• _Work item 1_
In the forum thread on job hunting in New Zealand, which city does Kingdragonfly consider the most livable?
• _Work item 2_
From the forum thread on job hunting in New Zealand, write out word for word the passage that begins with "1. What are" and ends with "in the country?".

# Plan to look for a JOB in a VISITOR's Visa in NEW ZEALAND as ELECTRICAL ENGINEER



## Dolce Vida 08 (Oct 12, 2020)

Hello,

We are planning to look for a job in New Zealand through a visitor's visa. Hence, before we proceed, I have compiled a few questions. 

1. What are the possibilities to land a job offer through a visitor's visa?
2. Do you have a suggested recruitment agency that I can reach out to once I got in the country?


----------



## Dolce Vida 08 (Oct 12, 2020)

bump


----------



## Kingdragonfly (Apr 29, 2021)

That's how I would do it.

This will give you an idea of places to look. 

Trade Me
Jobs on SEEK - New Zealand's no. 1 Employment, Career and Recruitment site

I would pre-send CV ASAP, even if it specifically says "must be a citizen" or "must have a work visa". That way you'll get into the recruiter's database.

I see your flag is the UAE. You might consider posting a Youtube video introducing yourself. This would give comfort in your English speaking abilities.

Remember that your search results will be skewed towards Auckland, as its the most densely populated. You might find that, by population, there's proportionally more jobs outside Auckland.

However as an electrical engineer, "the world is your oyster."

I consider New Plymouth the most livable city.

Nelson and Christchurch are also nice.


----------



## Dolce Vida 08 (Oct 12, 2020)

Thanks a lot. Great help!


----------

• _Data provided_
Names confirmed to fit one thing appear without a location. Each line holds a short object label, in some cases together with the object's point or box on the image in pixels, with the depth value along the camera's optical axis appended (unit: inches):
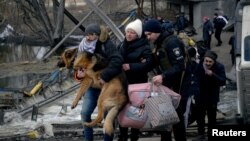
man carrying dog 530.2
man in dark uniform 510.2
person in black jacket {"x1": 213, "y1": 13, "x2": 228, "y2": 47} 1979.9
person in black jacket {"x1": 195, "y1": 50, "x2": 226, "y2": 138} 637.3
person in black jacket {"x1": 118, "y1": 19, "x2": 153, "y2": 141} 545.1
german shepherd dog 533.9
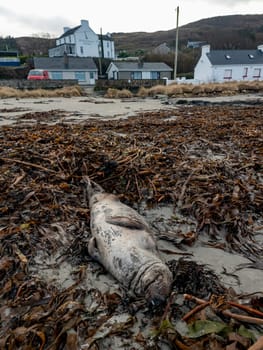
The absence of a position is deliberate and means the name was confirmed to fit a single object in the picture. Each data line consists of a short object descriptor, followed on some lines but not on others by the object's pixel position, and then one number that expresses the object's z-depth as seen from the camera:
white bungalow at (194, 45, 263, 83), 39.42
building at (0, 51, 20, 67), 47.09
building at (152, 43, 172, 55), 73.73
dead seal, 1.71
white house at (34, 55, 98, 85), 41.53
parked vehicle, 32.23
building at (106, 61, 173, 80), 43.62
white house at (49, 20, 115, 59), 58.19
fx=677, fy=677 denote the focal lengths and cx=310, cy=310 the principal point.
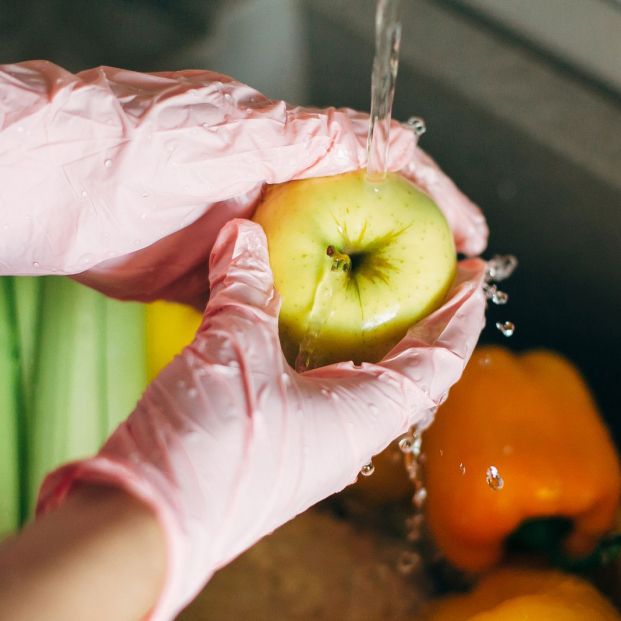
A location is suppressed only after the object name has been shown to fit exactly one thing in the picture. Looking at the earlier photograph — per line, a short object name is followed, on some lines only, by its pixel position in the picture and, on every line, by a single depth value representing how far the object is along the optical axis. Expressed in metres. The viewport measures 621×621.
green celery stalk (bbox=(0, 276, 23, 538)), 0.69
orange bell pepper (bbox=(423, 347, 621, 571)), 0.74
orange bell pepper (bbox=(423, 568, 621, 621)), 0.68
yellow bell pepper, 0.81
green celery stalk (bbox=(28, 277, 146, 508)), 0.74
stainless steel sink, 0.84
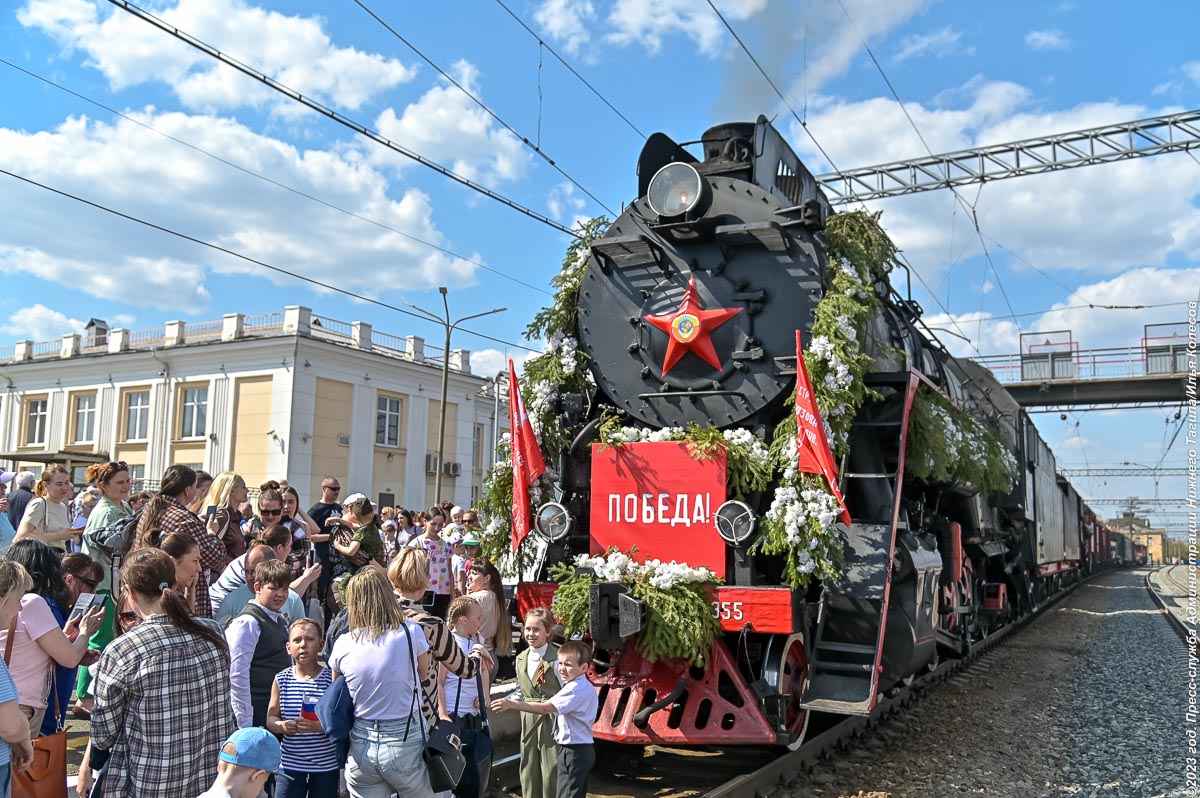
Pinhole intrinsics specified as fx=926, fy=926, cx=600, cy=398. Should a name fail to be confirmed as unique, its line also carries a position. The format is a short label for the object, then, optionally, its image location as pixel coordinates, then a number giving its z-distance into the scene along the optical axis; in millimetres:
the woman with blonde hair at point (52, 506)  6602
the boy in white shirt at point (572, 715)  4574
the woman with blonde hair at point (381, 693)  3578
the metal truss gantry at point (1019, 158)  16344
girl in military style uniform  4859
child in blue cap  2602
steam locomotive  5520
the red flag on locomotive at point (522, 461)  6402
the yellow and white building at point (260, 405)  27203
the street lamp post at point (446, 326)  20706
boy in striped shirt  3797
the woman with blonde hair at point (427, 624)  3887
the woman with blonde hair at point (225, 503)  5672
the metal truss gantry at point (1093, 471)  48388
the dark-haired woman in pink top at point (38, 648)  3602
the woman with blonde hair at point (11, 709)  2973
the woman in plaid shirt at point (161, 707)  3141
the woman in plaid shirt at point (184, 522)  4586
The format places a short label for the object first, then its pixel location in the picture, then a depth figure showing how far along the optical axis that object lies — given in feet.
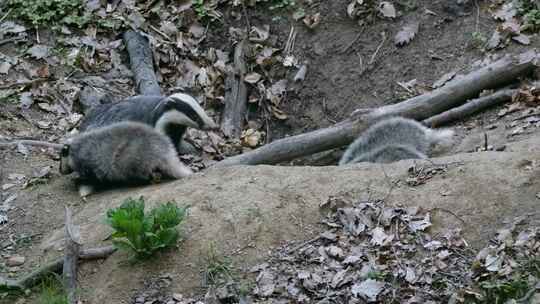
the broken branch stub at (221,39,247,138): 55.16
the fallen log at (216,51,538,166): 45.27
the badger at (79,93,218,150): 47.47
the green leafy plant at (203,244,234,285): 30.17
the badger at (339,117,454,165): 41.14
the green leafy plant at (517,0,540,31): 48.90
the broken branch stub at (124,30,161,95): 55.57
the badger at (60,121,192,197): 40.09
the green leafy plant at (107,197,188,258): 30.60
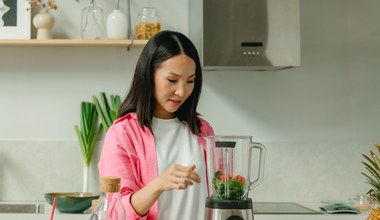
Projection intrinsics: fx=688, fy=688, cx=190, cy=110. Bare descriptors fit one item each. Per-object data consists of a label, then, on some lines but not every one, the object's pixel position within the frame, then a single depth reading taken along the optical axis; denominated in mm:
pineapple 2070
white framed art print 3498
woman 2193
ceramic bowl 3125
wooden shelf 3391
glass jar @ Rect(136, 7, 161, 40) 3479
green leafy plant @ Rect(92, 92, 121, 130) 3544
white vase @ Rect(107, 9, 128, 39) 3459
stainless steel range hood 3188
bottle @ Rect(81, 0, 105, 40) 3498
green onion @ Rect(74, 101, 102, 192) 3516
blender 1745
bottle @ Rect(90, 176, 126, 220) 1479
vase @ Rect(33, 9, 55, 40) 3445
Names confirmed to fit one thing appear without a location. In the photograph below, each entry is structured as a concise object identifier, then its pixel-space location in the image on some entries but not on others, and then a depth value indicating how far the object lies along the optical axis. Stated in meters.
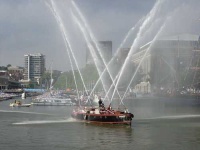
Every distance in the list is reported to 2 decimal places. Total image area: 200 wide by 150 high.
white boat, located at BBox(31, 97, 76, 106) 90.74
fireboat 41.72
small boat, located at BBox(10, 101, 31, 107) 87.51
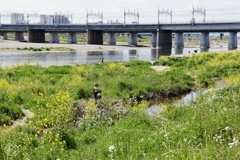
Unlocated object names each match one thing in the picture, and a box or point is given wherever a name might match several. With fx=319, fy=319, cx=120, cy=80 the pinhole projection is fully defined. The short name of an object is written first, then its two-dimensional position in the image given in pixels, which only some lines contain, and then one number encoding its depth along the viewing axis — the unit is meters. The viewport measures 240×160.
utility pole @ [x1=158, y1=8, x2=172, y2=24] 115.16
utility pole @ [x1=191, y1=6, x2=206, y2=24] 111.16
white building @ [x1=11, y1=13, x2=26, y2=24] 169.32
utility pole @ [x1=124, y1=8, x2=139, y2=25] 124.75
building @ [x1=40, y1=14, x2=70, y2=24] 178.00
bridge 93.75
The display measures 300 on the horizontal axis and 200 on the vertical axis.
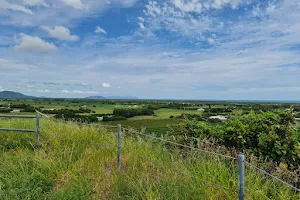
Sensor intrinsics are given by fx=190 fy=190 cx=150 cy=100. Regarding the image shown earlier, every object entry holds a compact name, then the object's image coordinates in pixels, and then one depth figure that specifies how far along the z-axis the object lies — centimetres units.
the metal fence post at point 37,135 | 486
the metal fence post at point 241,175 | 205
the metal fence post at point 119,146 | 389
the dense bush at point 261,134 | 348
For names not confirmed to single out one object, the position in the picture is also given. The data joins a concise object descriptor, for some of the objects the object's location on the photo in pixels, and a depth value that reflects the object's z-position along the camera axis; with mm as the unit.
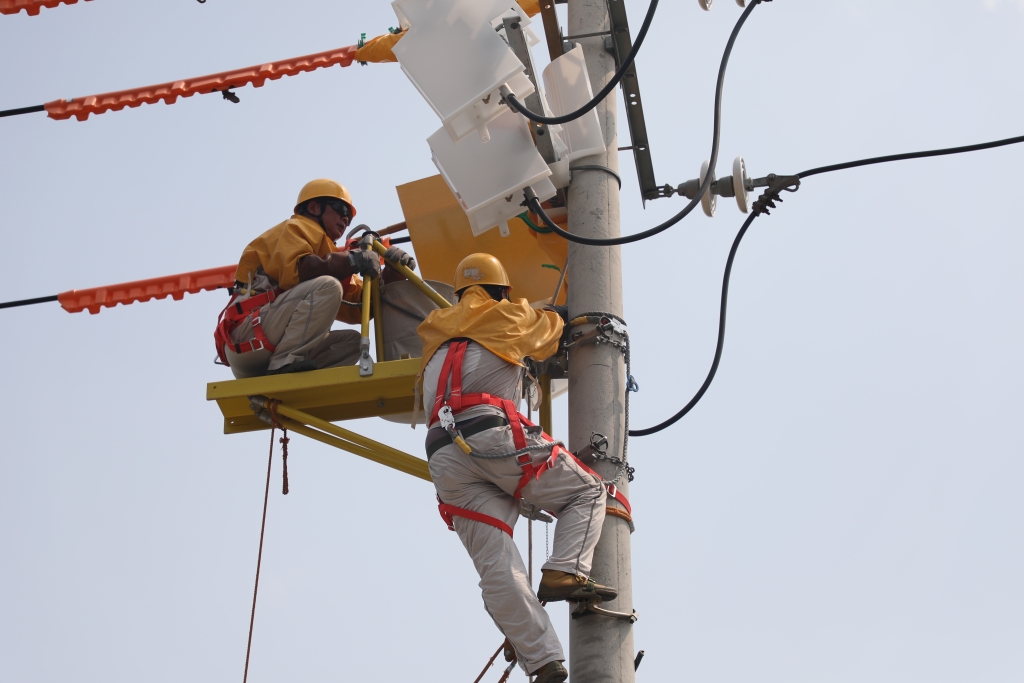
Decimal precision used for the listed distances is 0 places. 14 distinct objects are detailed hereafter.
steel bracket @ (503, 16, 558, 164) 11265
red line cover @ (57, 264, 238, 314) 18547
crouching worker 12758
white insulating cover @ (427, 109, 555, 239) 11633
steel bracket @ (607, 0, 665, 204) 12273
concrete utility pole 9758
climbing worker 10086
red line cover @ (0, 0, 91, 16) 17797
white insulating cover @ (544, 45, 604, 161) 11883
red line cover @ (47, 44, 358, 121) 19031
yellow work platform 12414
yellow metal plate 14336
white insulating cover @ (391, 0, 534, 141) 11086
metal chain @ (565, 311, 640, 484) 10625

• _Response 1_
New Plymouth

• _Response 2_
1. What are the possibilities to land a job offer through a visitor's visa?
2. Do you have a suggested recruitment agency that I can reach out to once I got in the country?